[Dataset entries]
==============================
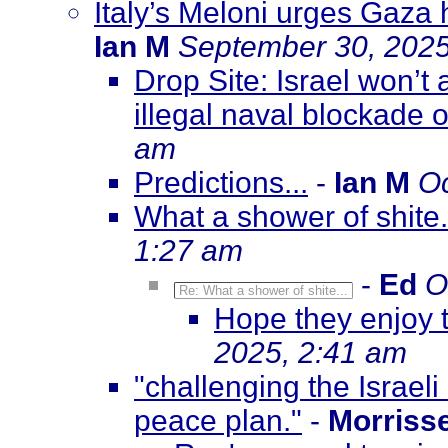
Italy’s Meloni urges Gaza h
Ian M
September 30, 2025
Drop Site: Israel won’t 
illegal naval blockade
am
Predictions...
-
Ian M
Oc
What a shower of shite.
1:27 am
-
Ed
O
Re: What a shower of shite...
Hope they enjoy th
2025, 2:41 am
"challenging the Israeli
peace plan."
-
Morriss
==============================
JOB ITEM: After removing the pictures, repeat the remaining records exactly.

RESULT FOR THIS TASK:
Italy’s Meloni urges Gaza h
Ian M
September 30, 2025
Drop Site: Israel won’t 
illegal naval blockade
am
Predictions...
-
Ian M
Oc
What a shower of shite.
1:27 am
-
Ed
O
Re: What a shower of shite...
Hope they enjoy th
2025, 2:41 am
"challenging the Israeli
peace plan."
-
Morriss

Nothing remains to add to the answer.